Parkinsons is not pleasant – that much is flippin’ obvious but it’s the insidious way it robs you of the joy of life that gets me the most. Not today. Today has been quietly wonderful. Elder whizzed off to school (literally, you should see that child on his scooter) and Little One and I went for tea and chats at a friend’s house.
No biggie until you appreciate that each time I have to put LO in a buggy or the car, or change his nappy or put him in his highchair in fact, it’s a major gamble on my part whether I’m going to be able to do it properly and quickly. i always do it but sometimes it’s incredibly hard work.

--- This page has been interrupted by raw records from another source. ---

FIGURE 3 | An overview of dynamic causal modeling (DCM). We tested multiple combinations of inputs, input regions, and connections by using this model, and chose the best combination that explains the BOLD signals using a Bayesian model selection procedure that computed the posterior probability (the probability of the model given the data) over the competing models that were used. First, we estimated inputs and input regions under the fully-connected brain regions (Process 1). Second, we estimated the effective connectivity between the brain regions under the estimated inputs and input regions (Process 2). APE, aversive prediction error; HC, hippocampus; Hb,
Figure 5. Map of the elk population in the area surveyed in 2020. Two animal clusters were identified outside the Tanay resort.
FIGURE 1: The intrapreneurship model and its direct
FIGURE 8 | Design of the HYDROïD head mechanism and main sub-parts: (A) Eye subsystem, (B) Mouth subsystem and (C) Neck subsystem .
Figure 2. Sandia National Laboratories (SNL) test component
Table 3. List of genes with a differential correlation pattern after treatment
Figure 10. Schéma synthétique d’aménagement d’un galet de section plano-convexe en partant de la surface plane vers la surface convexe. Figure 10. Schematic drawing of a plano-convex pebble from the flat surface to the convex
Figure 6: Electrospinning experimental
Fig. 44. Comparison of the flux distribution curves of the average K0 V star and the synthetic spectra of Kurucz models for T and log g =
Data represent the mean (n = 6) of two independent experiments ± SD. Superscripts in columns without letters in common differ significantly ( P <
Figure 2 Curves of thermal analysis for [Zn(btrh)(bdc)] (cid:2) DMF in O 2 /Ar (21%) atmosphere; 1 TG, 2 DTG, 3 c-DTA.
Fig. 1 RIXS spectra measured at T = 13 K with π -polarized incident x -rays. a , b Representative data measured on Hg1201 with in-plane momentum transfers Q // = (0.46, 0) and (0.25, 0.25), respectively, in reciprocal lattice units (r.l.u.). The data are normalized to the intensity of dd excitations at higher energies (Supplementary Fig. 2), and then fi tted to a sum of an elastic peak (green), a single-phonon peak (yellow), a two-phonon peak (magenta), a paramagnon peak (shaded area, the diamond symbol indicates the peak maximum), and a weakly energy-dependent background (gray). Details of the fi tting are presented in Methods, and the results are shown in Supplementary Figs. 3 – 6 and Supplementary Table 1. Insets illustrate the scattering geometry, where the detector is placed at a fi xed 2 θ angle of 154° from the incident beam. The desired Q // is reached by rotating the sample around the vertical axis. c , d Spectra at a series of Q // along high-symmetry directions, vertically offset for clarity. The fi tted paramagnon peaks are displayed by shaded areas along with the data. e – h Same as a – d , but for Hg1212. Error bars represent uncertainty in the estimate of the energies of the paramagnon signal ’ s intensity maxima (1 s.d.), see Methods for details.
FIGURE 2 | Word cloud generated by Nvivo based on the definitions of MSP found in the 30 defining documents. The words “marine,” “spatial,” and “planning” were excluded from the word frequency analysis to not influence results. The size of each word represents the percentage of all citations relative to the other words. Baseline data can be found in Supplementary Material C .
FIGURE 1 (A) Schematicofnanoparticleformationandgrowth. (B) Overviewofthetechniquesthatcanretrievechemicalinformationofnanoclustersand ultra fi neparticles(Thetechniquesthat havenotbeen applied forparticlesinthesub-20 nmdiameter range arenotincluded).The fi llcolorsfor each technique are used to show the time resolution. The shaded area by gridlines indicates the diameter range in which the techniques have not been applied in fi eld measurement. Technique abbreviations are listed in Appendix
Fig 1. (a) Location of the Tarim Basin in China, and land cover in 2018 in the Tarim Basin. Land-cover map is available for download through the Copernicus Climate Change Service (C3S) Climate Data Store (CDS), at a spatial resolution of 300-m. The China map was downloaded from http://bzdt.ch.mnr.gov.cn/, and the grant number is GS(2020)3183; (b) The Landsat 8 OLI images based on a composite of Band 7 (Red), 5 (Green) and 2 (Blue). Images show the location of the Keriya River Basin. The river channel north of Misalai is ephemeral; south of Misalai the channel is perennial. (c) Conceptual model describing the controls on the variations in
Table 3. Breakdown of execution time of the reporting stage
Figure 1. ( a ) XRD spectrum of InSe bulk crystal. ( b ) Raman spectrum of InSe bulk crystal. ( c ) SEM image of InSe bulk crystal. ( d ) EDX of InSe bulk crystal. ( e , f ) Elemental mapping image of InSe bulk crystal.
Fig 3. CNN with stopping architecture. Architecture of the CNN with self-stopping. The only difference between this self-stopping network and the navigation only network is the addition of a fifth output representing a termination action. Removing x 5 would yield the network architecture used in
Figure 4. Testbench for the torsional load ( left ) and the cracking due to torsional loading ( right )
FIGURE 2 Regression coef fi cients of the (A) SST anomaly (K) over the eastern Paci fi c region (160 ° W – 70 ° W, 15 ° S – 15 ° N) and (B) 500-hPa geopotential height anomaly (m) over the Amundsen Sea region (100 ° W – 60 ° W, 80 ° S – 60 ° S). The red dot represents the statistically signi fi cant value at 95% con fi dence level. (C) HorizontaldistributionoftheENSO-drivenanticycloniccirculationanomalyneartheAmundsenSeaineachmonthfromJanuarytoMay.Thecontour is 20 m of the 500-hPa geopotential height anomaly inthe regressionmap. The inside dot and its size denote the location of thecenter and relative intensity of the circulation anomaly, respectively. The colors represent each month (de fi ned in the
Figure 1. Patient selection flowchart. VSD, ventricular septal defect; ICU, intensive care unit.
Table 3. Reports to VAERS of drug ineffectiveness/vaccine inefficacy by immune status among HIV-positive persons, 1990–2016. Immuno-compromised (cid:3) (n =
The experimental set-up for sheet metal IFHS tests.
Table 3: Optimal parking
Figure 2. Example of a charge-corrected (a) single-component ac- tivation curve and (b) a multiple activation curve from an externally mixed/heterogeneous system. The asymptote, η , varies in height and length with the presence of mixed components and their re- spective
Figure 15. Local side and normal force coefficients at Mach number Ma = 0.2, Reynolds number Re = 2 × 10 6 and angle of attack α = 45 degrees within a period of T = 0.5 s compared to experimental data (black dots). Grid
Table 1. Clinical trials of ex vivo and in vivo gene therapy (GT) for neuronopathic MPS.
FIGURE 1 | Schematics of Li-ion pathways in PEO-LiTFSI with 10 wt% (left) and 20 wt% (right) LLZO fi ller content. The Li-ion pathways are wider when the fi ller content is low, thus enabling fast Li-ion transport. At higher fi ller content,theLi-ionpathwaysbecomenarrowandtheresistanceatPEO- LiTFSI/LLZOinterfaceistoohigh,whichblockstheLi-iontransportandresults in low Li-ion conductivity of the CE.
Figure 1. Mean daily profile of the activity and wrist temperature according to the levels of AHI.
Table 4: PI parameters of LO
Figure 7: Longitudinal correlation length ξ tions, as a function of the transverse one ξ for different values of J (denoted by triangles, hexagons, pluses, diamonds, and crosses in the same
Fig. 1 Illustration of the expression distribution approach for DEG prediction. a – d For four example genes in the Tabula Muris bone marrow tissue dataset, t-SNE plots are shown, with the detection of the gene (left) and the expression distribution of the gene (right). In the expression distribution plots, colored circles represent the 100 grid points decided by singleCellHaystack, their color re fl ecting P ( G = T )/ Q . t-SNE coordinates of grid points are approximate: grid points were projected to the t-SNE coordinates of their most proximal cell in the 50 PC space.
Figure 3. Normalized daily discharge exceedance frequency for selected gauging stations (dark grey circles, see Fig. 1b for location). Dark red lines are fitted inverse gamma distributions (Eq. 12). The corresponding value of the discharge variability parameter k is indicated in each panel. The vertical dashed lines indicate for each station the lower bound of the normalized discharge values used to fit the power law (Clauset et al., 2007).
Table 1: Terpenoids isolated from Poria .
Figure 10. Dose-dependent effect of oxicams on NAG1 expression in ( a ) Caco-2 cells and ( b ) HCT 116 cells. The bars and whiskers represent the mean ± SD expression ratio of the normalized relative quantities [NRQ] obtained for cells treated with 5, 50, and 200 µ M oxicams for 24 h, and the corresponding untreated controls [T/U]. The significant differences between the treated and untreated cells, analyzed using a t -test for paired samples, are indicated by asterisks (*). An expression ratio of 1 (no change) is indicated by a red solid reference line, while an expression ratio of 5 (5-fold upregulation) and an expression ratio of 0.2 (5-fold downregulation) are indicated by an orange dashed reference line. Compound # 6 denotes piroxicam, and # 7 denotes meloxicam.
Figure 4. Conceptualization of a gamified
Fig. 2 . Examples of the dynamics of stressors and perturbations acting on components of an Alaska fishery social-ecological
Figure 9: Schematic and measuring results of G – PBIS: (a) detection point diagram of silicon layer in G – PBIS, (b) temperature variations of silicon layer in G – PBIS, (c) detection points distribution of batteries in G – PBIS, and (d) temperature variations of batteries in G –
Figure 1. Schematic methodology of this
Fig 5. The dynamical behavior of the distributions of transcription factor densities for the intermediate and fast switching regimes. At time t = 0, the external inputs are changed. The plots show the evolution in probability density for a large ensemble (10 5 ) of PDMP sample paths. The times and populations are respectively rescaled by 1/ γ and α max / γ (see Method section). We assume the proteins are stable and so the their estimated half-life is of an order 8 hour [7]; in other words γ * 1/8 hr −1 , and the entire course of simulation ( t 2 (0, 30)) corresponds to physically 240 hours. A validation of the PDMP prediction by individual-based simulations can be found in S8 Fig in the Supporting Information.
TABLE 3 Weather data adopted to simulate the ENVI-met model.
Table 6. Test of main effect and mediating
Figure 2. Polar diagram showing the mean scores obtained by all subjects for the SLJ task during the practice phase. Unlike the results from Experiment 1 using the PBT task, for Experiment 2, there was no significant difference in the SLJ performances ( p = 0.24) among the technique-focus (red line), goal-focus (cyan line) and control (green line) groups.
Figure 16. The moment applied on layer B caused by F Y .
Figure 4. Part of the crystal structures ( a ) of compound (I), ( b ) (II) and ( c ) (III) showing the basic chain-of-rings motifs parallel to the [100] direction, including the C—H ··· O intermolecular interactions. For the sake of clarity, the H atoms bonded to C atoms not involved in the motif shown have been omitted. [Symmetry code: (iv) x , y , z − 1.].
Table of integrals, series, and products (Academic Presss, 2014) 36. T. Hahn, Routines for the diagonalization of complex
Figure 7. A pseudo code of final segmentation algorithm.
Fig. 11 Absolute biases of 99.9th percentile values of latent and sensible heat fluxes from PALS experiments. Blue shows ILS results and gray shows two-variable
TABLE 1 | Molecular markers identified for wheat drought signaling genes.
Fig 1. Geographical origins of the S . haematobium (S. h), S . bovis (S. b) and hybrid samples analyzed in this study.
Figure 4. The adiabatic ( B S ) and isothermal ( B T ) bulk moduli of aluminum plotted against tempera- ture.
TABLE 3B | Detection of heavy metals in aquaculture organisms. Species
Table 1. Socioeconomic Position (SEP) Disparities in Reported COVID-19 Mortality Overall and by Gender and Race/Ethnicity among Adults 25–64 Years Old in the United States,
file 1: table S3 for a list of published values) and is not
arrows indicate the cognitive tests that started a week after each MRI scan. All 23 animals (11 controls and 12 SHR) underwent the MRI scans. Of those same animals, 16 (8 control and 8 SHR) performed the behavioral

And the anticipation (dread) of that effort drains the fun out of you. Not today. LO is getting older and can communicate much better so I’ve started treating him accordingly and it works!!!
It is unbelievable. I can’t express how happy I am. I feel like a ‘proper’ mother. We’ve just been trading kisses before bedtime, how lovely. Truly, there is light at the end of the tunnel. So stuff Parkinsons and all it’s nasty implications. Today I reclaimed a bit of my life and role and I feel fantastic.
Update: a further bit of positive news, I’m getting some support on the NHS to help me ‘accept’ the diagnosis – it’s a long story but I am feeling relieved that someone else agrees that (a) I am not being a diva and (b) there’s practical help out there – hurrah!